On the Future of the West
Dean
I keep forgetting to link this. Our friends John van Laer and Zsallia Marieko recently had an interesting exchange on war and the future.
Defending the liberal tradition in history, science, and philosophy.
I keep forgetting to link this. Our friends John van Laer and Zsallia Marieko recently had an interesting exchange on war and the future.
We will lose this war unless we, step by step, recover the moral certainty we once upon a time had. One only has to read the speeches and writings of the people of 100 years ago to understand the vast gulf between us and them - they were confident. Today we call such men bigoted, and this shows how far we really have slouched towards Gomorrah.
I cannot die for and neither may I ask another to die for anything other than the absolute conviction that right is on our side. To fight merely not to be killed is no reason to fight at all - we must fight because we are altogether right and they are altogether wrong, or any fighting we do will be fruitless and will end in our defeat. Our deserved defeat, at that - because if you don't believe in yourself and your society, what in hell are you fighting for anyways?
To be certain that one is right, that one's side is right, requires a subscription to absolute values - ie, moral values; things which stem from religious conviction at bottom, because no moral code constructed outside of a trascendent and revealed religion can long hold the imagination of a people.

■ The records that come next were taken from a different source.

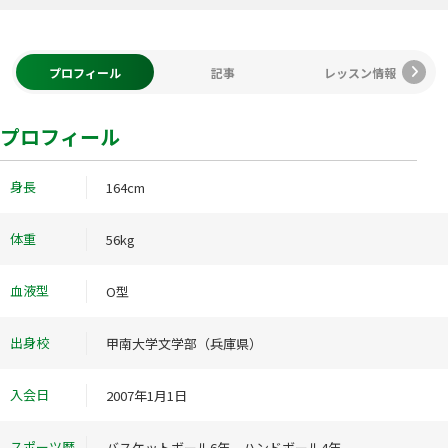
プロフィール
記事
レッスン情報
プロフィール
身長
164cm
体重
56kg
血液型
O型
出身校
甲南大学文学部（兵庫県）
入会日
2007年1月1日
スポーツ歴
バスケットボール6年 ハンドボール4年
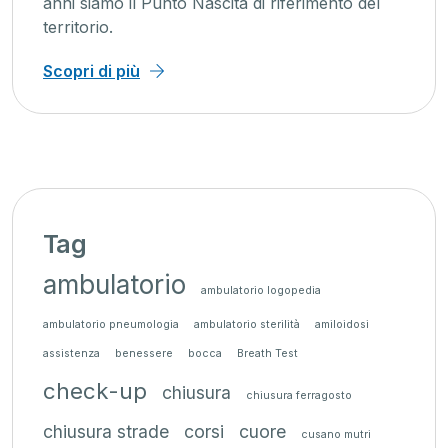
anni siamo il Punto Nascita di riferimento del
territorio.
Scopri di più
Tag
ambulatorio
ambulatorio logopedia
ambulatorio pneumologia
ambulatorio sterilità
amiloidosi
assistenza
benessere
bocca
Breath Test
check-up
chiusura
chiusura ferragosto
chiusura strade
corsi
cuore
cusano mutri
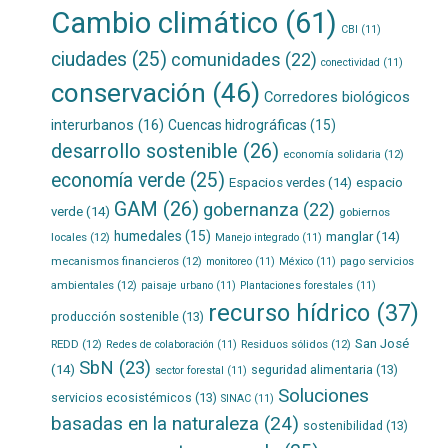
Cambio climático
(61)
CBI
(11)
ciudades
(25)
comunidades
(22)
conectividad
(11)
conservación
(46)
Corredores biológicos
interurbanos
(16)
Cuencas hidrográficas
(15)
desarrollo sostenible
(26)
economía solidaria
(12)
economía verde
(25)
Espacios verdes
(14)
espacio
GAM
(26)
gobernanza
(22)
verde
(14)
gobiernos
humedales
(15)
manglar
(14)
locales
(12)
Manejo integrado
(11)
mecanismos financieros
(12)
pago servicios
monitoreo
(11)
México
(11)
ambientales
(12)
paisaje urbano
(11)
Plantaciones forestales
(11)
recurso hídrico
(37)
producción sostenible
(13)
San José
REDD
(12)
Residuos sólidos
(12)
Redes de colaboración
(11)
SbN
(23)
(14)
seguridad alimentaria
(13)
sector forestal
(11)
Soluciones
servicios ecosistémicos
(13)
SINAC
(11)
basadas en la naturaleza
(24)
sostenibilidad
(13)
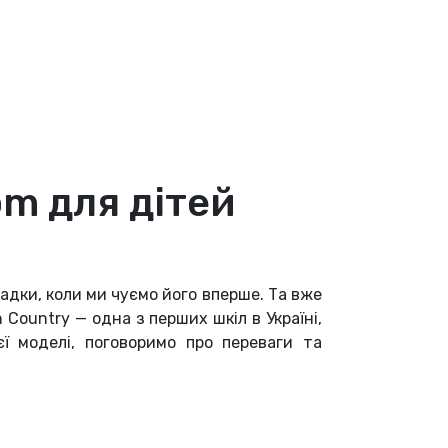
om для дітей
гадки, коли ми чуємо його вперше. Та вже
Country — одна з перших шкіл в Україні,
єї моделі, поговоримо про переваги та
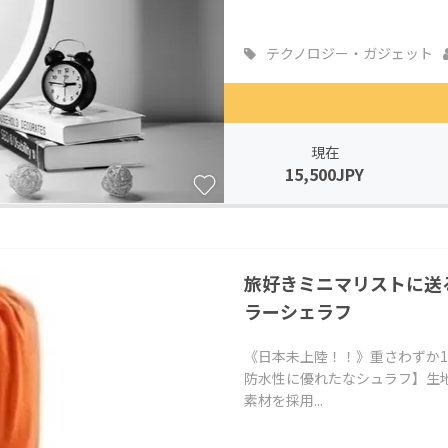
テクノロジー・ガジェット
現在
15,500JPY
旅好きミニマリストに送
ラーシェラフ
《日本未上陸！！》重さわずか1
防水性に優れたなシュラフ】生
素材を採用...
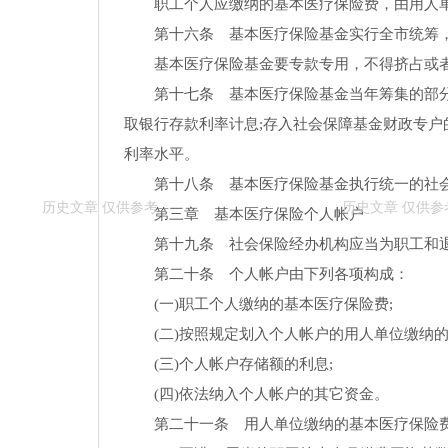
职工个人应缴纳的基本医疗保险费，由用人
第十六条 基本医疗保险基金实行全市统筹
基本医疗保险基金要专款专用，不得挤占或
第十七条 基本医疗保险基金当年筹集的部分
取银行存款利率计息;存入社会保障基金财政专户
利率水平。
第十八条 基本医疗保险基金执行统一的社
第三章 基本医疗保险个人帐户
第十九条 社会保险经办机构应当为职工和退
第二十条 个人帐户由下列各项构成：
(一)职工个人缴纳的基本医疗保险费;
(二)按照规定划入个人帐户的用人单位缴纳的
(三)个人帐户存储额的利息;
(四)依法纳入个人帐户的其它资金。
第二十一条 用人单位缴纳的基本医疗保险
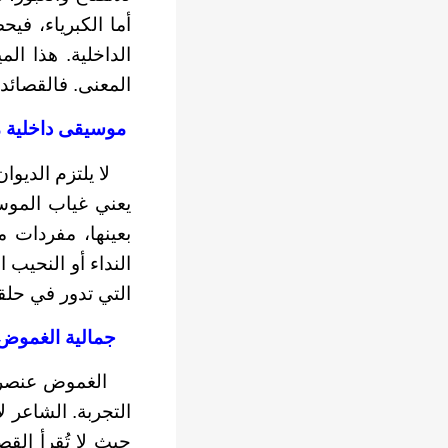
أما الكبرياء، في
الداخلية. هذا ال
المعنى. فالقصائد 
موسيقى داخلية 
لا يلتزم الديوان 
يعني غياب الموسي
بعينها، مفردات 
النداء أو النحيب 
التي تدور في حلق
جمالية الغموض
الغموض عنصر أسا
التجربة. الشاعر ل
حيث لا تُقرأ القص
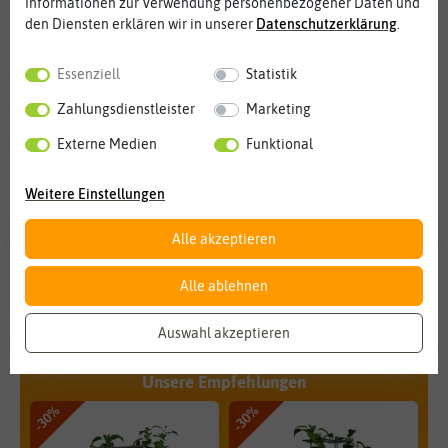
Informationen zur Verwendung personenbezogener Daten und
den Diensten erklären wir in unserer
Daten­schutz­erklärung
.
Weitere Kategorien
Essenziell
Statistik
Blockpaprikasamen
Spitzpaprikasamen
10
5
Zahlungsdienstleister
Marketing
Externe Medien
Funktional
Weitere Einstellungen
Alle akzeptieren
119 Ergebnisse
gefunden in Paprikasamen
Alle ablehnen
Auswahl akzeptieren
Unsere Empfehlungen
-30%
-30%
-3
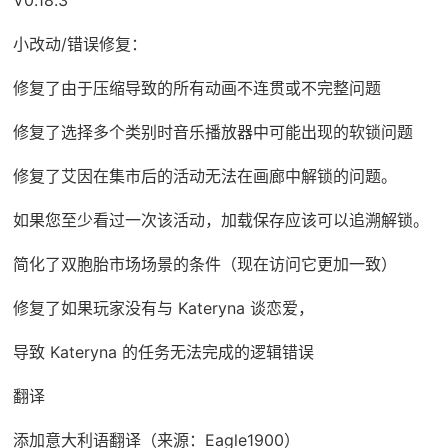
小改动/错误修复：
修复了由于压缩导致的所有动画不连贯或不完整问题
修复了选择多个类别时音乐播放器中可能出现的软锁问题
修复了艾因在集市后的活动无法在画廊中解锁的问题。
如果您至少看过一次该活动，加载保存应该可以追溯解锁。
简化了双胞胎市场场景的条件（现在访问它更加一致）
修复了如果玩家没有与 Kateryna 谈恋爱，
导致 Kateryna 的任务无法完成的逻辑错误
翻译
添加意大利语翻译（来源：Eagle1900）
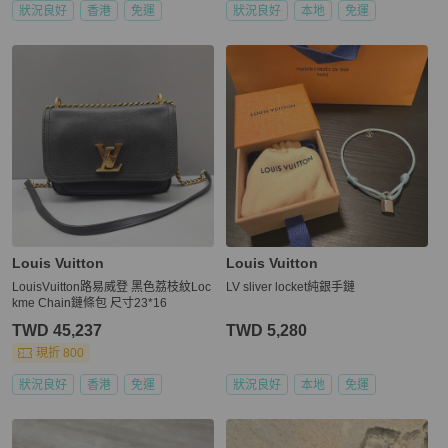
狀況良好
香港
免運
狀況良好
本地
免運
Louis Vuitton
Louis Vuitton
LouisVuitton路易威登 黑色荔枝紋Loc
LV sliver locket純銀手鏈
kme Chain鏈條包 尺寸23*16
TWD 45,237
TWD 5,280
現折 800
狀況良好
香港
免運
狀況良好
本地
免運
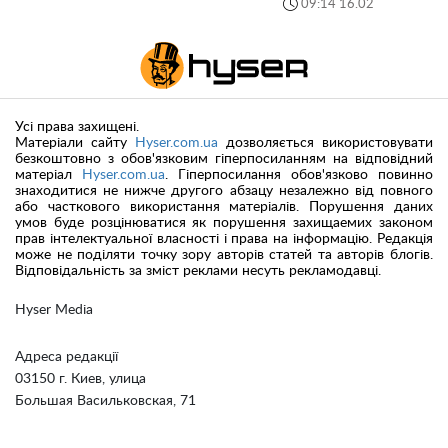
09:14 16.02
Усі права захищені.
Матеріали сайту
Hyser.com.ua
дозволяється використовувати
безкоштовно з обов'язковим гіперпосиланням на відповідний
матеріал
Hyser.com.ua
. Гіперпосилання обов'язково повинно
знаходитися не нижче другого абзацу незалежно від повного
або часткового використання матеріалів. Порушення даних
умов буде розцінюватися як порушення захищаемих законом
прав інтелектуальної власності і права на інформацію. Редакція
може не поділяти точку зору авторів статей та авторів блогів.
Відповідальність за зміст реклами несуть рекламодавці.
Hyser Media
Адреса редакції
03150 г. Киев, улица
Большая Васильковская, 71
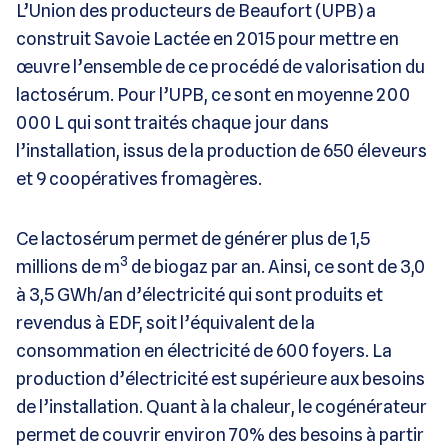
L’Union des producteurs de Beaufort (UPB) a
construit Savoie Lactée en 2015 pour mettre en
œuvre l’ensemble de ce procédé de valorisation du
lactosérum. Pour l’UPB, ce sont en moyenne 200
000 L qui sont traités chaque jour dans
l’installation, issus de la production de 650 éleveurs
et 9 coopératives fromagères.
Ce lactosérum permet de générer plus de 1,5
3
millions de m
de biogaz par an. Ainsi, ce sont de 3,0
à 3,5 GWh/an d’électricité qui sont produits et
revendus à EDF, soit l’équivalent de la
consommation en électricité de 600 foyers. La
production d’électricité est supérieure aux besoins
de l’installation. Quant à la chaleur, le cogénérateur
permet de couvrir environ 70% des besoins à partir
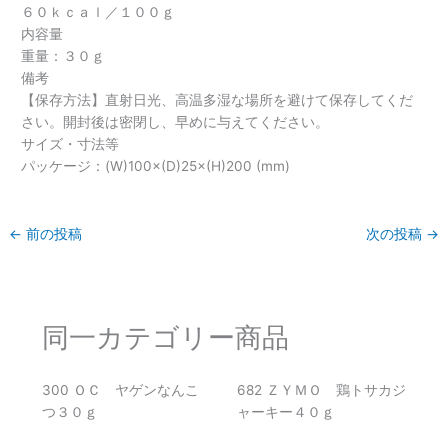
６０ｋｃａｌ／１００ｇ
内容量
重量：３０ｇ
備考
【保存方法】直射日光、高温多湿な場所を避けて保存してくだ
さい。開封後は密閉し、早めに与えてください。
サイズ・寸法等
パッケージ：(W)100×(D)25×(H)200 (mm)
←
前の投稿
次の投稿
→
同一カテゴリー商品
300 ＯＣ ヤゲンなんこ
682 ＺＹＭＯ 鶏トサカジ
つ３０ｇ
ャーキー４０ｇ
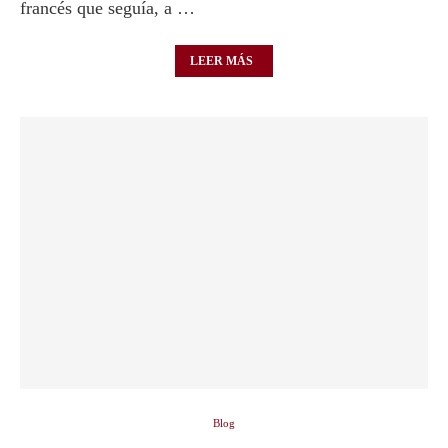
francés que seguía, a …
LEER MÁS
Blog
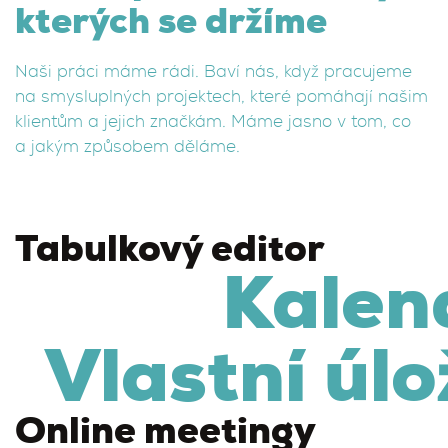
kterých se držíme
Naši práci máme rádi. Baví nás, když pracujeme
na smysluplných projektech, které pomáhají našim
klientům a jejich značkám. Máme jasno v tom, co
a jakým způsobem děláme.
Tabulkový editor
Kalen
Vlastní úlo
Online meetingy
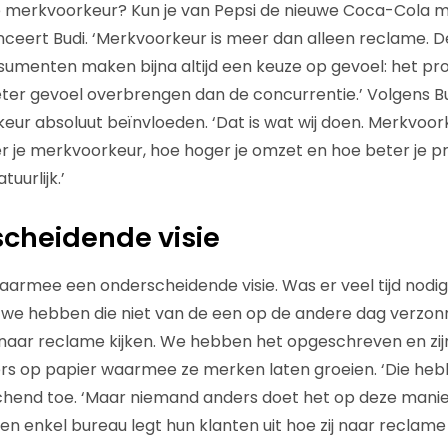
e merkvoorkeur? Kun je van Pepsi de nieuwe Coca-Cola m
nceert Budi. ‘Merkvoorkeur is meer dan alleen reclame. D
umenten maken bijna altijd een keuze op gevoel: het pr
eter gevoel overbrengen dan de concurrentie.’ Volgens B
eur absoluut beïnvloeden. ‘Dat is wat wij doen. Merkvoork
r je merkvoorkeur, hoe hoger je omzet en hoe beter je prij
tuurlijk.’
cheidende visie
daarmee een onderscheidende visie. Was er veel tijd nodig
 we hebben die niet van de een op de andere dag verzonne
 naar reclame kijken. We hebben het opgeschreven en zi
lers op papier waarmee ze merken laten groeien. ‘Die h
 lachend toe. ‘Maar niemand anders doet het op deze mani
 geen enkel bureau legt hun klanten uit hoe zij naar reclame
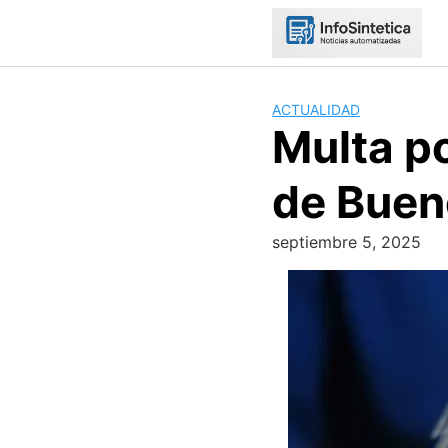
Skip
to
content
ACTUALIDAD
Multa po
de Buen
septiembre 5, 2025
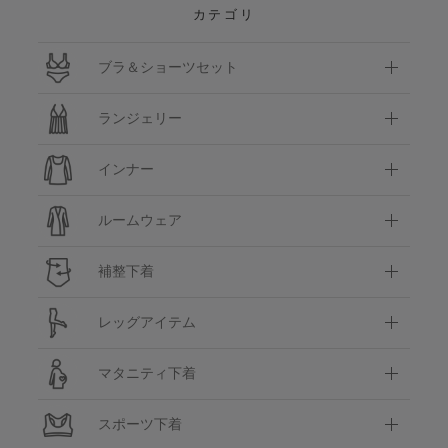
カテゴリ
ブラ＆ショーツセット
ランジェリー
インナー
ルームウェア
補整下着
レッグアイテム
マタニティ下着
スポーツ下着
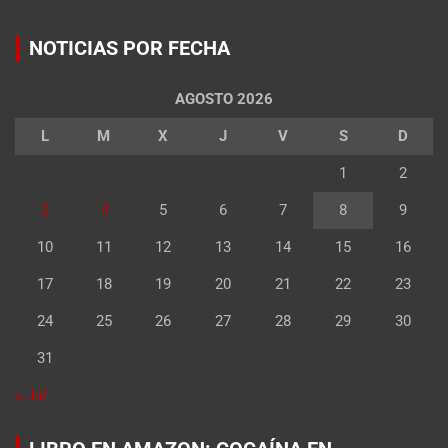
NOTICIAS POR FECHA
AGOSTO 2026
L
M
X
J
V
S
D
1
2
3
4
5
6
7
8
9
10
11
12
13
14
15
16
17
18
19
20
21
22
23
24
25
26
27
28
29
30
31
« Jul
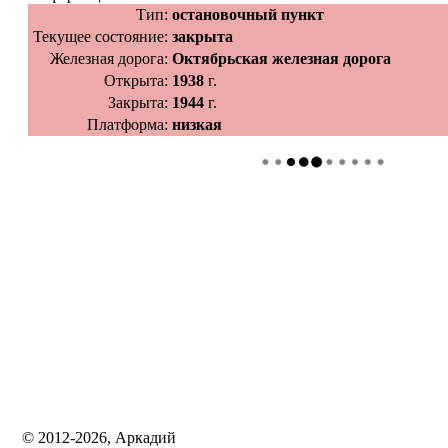
Тип:
остановочный пункт
Текущее состояние:
закрыта
Железная дорога:
Октябрьская железная дорога
Открыта:
1938
г.
Закрыта:
1944
г.
Платформа:
низкая
© 2012-2026, Аркадий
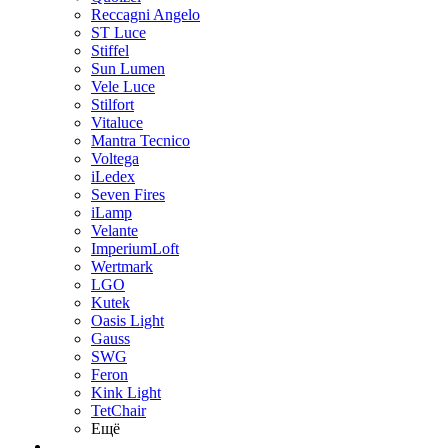
Reccagni Angelo
ST Luce
Stiffel
Sun Lumen
Vele Luce
Stilfort
Vitaluce
Mantra Tecnico
Voltega
iLedex
Seven Fires
iLamp
Velante
ImperiumLoft
Wertmark
LGO
Kutek
Oasis Light
Gauss
SWG
Feron
Kink Light
TetСhair
Ещё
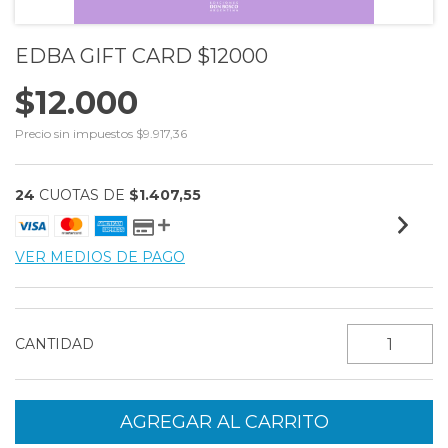
EDBA GIFT CARD $12000
$12.000
Precio sin impuestos
$9.917,36
24
CUOTAS DE
$1.407,55
VER MEDIOS DE PAGO
CANTIDAD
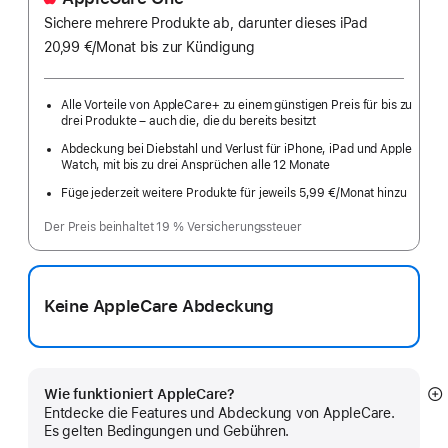
Sichere mehrere Produkte ab, darunter dieses iPad
20,99 €
/Monat
pro
bis zur Kündigung
Monat
Alle Vorteile von AppleCare+ zu einem günstigen Preis für bis zu
drei Produkte – auch die, die du bereits besitzt
Abdeckung bei Diebstahl und Verlust für iPhone, iPad und Apple
Watch, mit bis zu drei Ansprüchen alle 12 Monate
Füge jederzeit weitere Produkte für jeweils 5,99 €
/Monat hinzu
pro
Monat
Der Preis beinhaltet 19 % Versicherungssteuer
Keine AppleCare Abdeckung
Wie funktioniert AppleCare?
M
Entdecke die Features und Abdeckung von AppleCare.
a
Es gelten Bedingungen und Gebühren.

We do view our enemies as silly in their sinister ways - we have to stop that; they are sinister (why else should we fight them, if they are not?), but they are not silly - they are proposing in their own way a substitution for our moral code. They are convinced that we are altogether wrong, and that they are altogether right. "God is on our side", as it were.
We recoil in horror these days when we read that the Crusaders of ancient times shouted "God wills it!" as they ran into battle, and into sack and rapine. We recoil in horror, in my view, because we are at bottom very weak-willed creatures...or, at the least, a goodly number of us are. I don't consider myself weak any longer - I know that my side is right, and the other side wrong...I could, very easily, shout "God wills it!" as we destroy the enemy. God is, in the end, on my side.
I know whose side I'm on and I'm not afraid to pick one. But I'm not so certain as to declare that I always know the exact right course of action.
Profoundly and absolutely true.
I think it was that Lincoln hoped to have God on his side, but that he must have Kentucky...
Knowing the exact right course of action is impossible - but I'm delighted whenever I hear of an enemy killed, and saddened whenever I hear of one of ours dying. I am indifferent to people who are caught in the cross-fire - they should choose a side and be done with it; I hold nothing but contempt for those who refuse to choose a side - death is what they deserve, in some ways moreso than our armed enemies.
While aware of the flaws of my side, I'll refuse to admit to them while armed enemies are in the field - for all they'll know from me, I'd rather have them all dead than conceed even the smallest point on my side.
Steven,
Thanks much for the vote of confidence.
Of course we all lose our tempers now and then. Dean freely admits to being imperfect in this regard, which is why regulars to this establishment will generally be cut more slack than people who we don't know very well.
Still: behave like an adult, or go find somewhere else to play. Thanks.